Elucidating the tertiary structure of protein ions in vacuo with site specific photoinitiated radical reactions

Abstract

A new method for identifying residue specific through space contacts as a function of protein secondary and tertiary structure in the gas phase is presented. Photodissociation of a non-native carbon-iodine bond incorporated into Tyr59 of ubiquitin yields a radical site specifically at that residue. The subsequent radical migration is shown to be highly dependent on the structure of the protein. Radical-directed dissociation (RDD) of low charge states, which adopt compact structures, generates backbone fragmentation that is prominently distributed throughout the protein sequence, including residues that are distant in sequence from Tyr59. Higher charge states of ubiquitin, which adopt elongated, unfolded structures, yield RDD that is primarily nearby in sequence to Tyr59. Regardless of which structure is probed, information at the residue-level is obtained by examining specific radical-donor and radical-acceptor pairs. The relative importance of a particular interaction pair for a specific conformation can be revealed by tracking the charge state dependence of the dissociation. Structurally important contact pairs exhibit strong and concerted changes in relative intensities as a function of charge state and can also be used to reveal structural features which persist among different protein structures. Moreover, incorporation of distance constraint information into molecular mechanics conformational searches can be used to drive the search toward relevant conformational space. Implementation of this approach has revealed highly stable, previously undiscovered structures for the +4 and +6 charge states of ubiquitin, which bear little resemblance to the crystal structure.

Figure 1

a) Photodissociation of the +5 charge state of iodoubiquitin cleaves the iodine atom, yielding a protein radical ion. b) Collision induced dissociation of the radical product from (a), yields prominent radical-directed backbone fragment ions of the a, c, and z varieties.

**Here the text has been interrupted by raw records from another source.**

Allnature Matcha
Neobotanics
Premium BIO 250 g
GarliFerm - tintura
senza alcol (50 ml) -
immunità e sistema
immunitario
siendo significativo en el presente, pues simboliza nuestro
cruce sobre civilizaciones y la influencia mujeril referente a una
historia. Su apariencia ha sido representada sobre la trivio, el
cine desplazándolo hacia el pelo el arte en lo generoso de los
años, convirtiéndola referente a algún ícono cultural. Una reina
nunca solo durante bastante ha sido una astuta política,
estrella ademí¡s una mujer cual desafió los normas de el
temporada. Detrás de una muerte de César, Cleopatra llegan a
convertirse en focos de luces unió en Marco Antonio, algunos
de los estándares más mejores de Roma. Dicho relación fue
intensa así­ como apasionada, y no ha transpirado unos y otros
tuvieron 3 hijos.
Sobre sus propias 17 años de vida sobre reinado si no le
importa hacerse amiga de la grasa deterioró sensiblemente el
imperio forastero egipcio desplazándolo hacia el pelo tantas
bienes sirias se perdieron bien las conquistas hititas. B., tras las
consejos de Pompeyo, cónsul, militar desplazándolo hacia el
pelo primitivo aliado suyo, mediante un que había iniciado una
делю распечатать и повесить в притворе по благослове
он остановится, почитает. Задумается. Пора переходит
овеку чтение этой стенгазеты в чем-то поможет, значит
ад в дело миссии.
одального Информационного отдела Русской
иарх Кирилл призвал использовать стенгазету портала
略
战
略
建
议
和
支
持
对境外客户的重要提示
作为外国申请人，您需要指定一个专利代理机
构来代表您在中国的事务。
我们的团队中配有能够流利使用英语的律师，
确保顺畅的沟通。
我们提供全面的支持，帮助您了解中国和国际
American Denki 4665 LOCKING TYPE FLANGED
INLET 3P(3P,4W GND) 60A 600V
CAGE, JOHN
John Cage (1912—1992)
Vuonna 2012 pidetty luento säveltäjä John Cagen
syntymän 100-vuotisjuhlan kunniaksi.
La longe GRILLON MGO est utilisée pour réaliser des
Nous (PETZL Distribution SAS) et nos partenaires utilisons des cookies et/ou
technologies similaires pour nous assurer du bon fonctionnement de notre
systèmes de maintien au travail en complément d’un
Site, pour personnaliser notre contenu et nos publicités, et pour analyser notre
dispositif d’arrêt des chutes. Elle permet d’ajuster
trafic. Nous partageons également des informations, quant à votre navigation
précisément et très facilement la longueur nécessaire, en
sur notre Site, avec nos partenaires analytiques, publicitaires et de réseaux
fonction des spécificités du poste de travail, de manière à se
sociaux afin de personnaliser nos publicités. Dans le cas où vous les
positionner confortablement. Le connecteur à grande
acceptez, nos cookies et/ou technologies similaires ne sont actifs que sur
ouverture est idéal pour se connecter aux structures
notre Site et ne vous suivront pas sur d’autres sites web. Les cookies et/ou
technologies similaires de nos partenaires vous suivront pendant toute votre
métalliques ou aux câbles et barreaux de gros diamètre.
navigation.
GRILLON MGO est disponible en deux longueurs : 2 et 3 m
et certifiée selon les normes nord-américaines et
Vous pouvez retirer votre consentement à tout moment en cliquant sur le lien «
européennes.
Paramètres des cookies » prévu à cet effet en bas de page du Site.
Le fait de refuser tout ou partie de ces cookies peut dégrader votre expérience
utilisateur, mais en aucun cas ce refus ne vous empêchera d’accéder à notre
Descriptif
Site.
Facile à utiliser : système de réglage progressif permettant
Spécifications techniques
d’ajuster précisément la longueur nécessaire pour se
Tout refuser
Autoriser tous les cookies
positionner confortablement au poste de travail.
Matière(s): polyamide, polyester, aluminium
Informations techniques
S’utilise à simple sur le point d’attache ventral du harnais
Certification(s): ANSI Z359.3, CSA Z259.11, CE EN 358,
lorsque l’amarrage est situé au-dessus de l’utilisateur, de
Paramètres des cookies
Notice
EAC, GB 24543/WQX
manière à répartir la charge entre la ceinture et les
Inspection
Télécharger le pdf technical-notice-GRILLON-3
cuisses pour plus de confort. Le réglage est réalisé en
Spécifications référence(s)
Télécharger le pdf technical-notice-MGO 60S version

Dotted arrow indicates precursor m/z.

Figure 2

Plots of radical-directed fragmentation as a function of sequence for charge states +4 through +10. Arginine and tyrosine side chain loss intensities are shown as white and black bars, respectively. For each charge state, the sum of RDD backbone fragmentation at each residue and side chain loss intensities are normalized to the highest sum.

Figure 3

Comparison of backbone fragmentation distant from Tyr59 (> 5 residues) summed for each charge state (squares) and the average collisional cross section from ion mobility data (triangles). Fragmentation at distal sites decreases significantly with increasing charge. The inverse relationship with the average collisional cross sections indicates that radical migration to residues that are distant in sequence from Tyr59 diminishes as the protein adopts more elongated structures.

Figure 4

a) CID of [(Ubiquitin)· + 6H]⁶⁺ yields loss of protonated arginine side chain (−87) as the most intense fragment ion. Further MS/MS experiments locate the arginine residue from which the −87 loss originates. b) CID of −87 Da product yields an 86 Da-shifted y fragment ion, which narrows the loss to Arg54, Arg72, and Arg74. CID of the y₂₄ fragment in (b) yields a prominent pseudo b₆ ion containing residues Gly53 through Asp57, which eliminates Arg54 as a candidate (inset). Thus, the side chain loss originates from either Arg72 or Arg74. c) CID of [(Ubiquitin)· +10H]¹⁰⁺ yields loss of tyrosine side chain as most abundant fragment ion. d) Plot of side chain losses from tyrosine and arginine as a function of charge state. ^# neutral loss of H₂O from the molecular ion. † loss of tyrosine sidechain. Dotted arrows indicate precursor m/z.

Figure 5

Selected backbone and side chain fragmentation products as a function of charge state (a–c). Fragmentation at residues 13, 21, and 65 dominate at lower charge states (compact conformers), and disappear by the +8 charge state (a). Partially unfolded conformers are characterized by enhanced fragmentation nearby Tyr59 (b), and fragmentation at residues 54 and 72/74 (c, see text).

Figure 6

a) The crystal structure of ubiquitin with color coding indicating the intensity of RDD backbone fragmentation for the +4 charge state. b) Structure of the +4 charge state of ubiquitin calculated by MDSA using distance constraints derived from experimental data, which are shown as green dotted lines. The coloring is the same as in (a). c) MDSA output without distance constraints. d) The crystal structure of ubiquitin colored by RDD fragment intensities of the +6 charge state. Arg72 and Arg74 are highlighted in red, due to the dominant arginine side chain loss observed. e, f) The output structures of a constrained and unconstrained MDSA calculation, respectively, with identical coloring as (d).